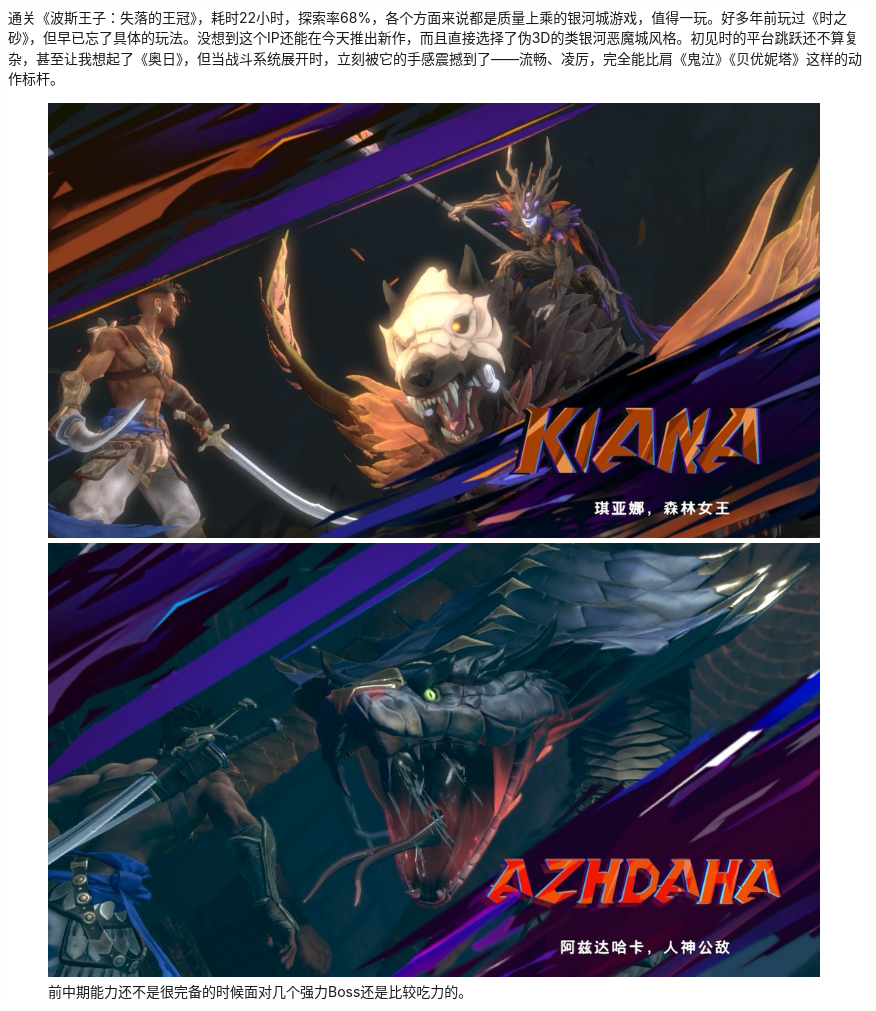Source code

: 通关《波斯王子：失落的王冠》，耗时22小时，探索率68%，各个方面来说都是质量上乘的银河城游戏，值得一玩。好多年前玩过《时之砂》，但早已忘了具体的玩法。没想到这个IP还能在今天推出新作，而且直接选择了伪3D的类银河恶魔城风格。初见时的平台跳跃还不算复杂，甚至让我想起了《奥日》，但当战斗系统展开时，立刻被它的手感震撼到了——流畅、凌厉，完全能比肩《鬼泣》《贝优妮塔》这样的动作标杆。

<figure>
<img src="/assets/img/20250927-prince-of-persia-the-lost-crown_2.jpg" width="99%" />
<img src="/assets/img/20250927-prince-of-persia-the-lost-crown_3.jpg" width="99%" />
<figcaption>前中期能力还不是很完备的时候面对几个强力Boss还是比较吃力的。</figcaption>
</figure>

· · · · ·

Try it
Put each line of the source text in the data above into a Markdown table with the columns Row and Line, skipping blank lines. Leave the pictures out of the answer.

Answer space
| Row | Line |
|---|---|
| 1 | Source code |
| 2 | : 通关《波斯王子：失落的王冠》，耗时22小时，探索率68%，各个方面来说都是质量上乘的银河城游戏，值得一玩。好多年前玩过《时之砂》，但早已忘了具体的玩法。没想到这个IP还能在今天推出新作，而且直接选择了伪3D的类银河恶魔城风格。初见时的平台跳跃还不算复杂，甚至让我想起了《奥日》，但当战斗系统展开时，立刻被它的手感震撼到了——流畅、凌厉，完全能比肩《鬼泣》《贝优妮塔》这样的动作标杆。 |
| 3 | <figure> |
| 4 | <img src="/assets/img/20250927-prince-of-persia-the-lost-crown_2.jpg" width="99%" /> |
| 5 | <img src="/assets/img/20250927-prince-of-persia-the-lost-crown_3.jpg" width="99%" /> |
| 6 | <figcaption>前中期能力还不是很完备的时候面对几个强力Boss还是比较吃力的。</figcaption> |
| 7 | </figure> |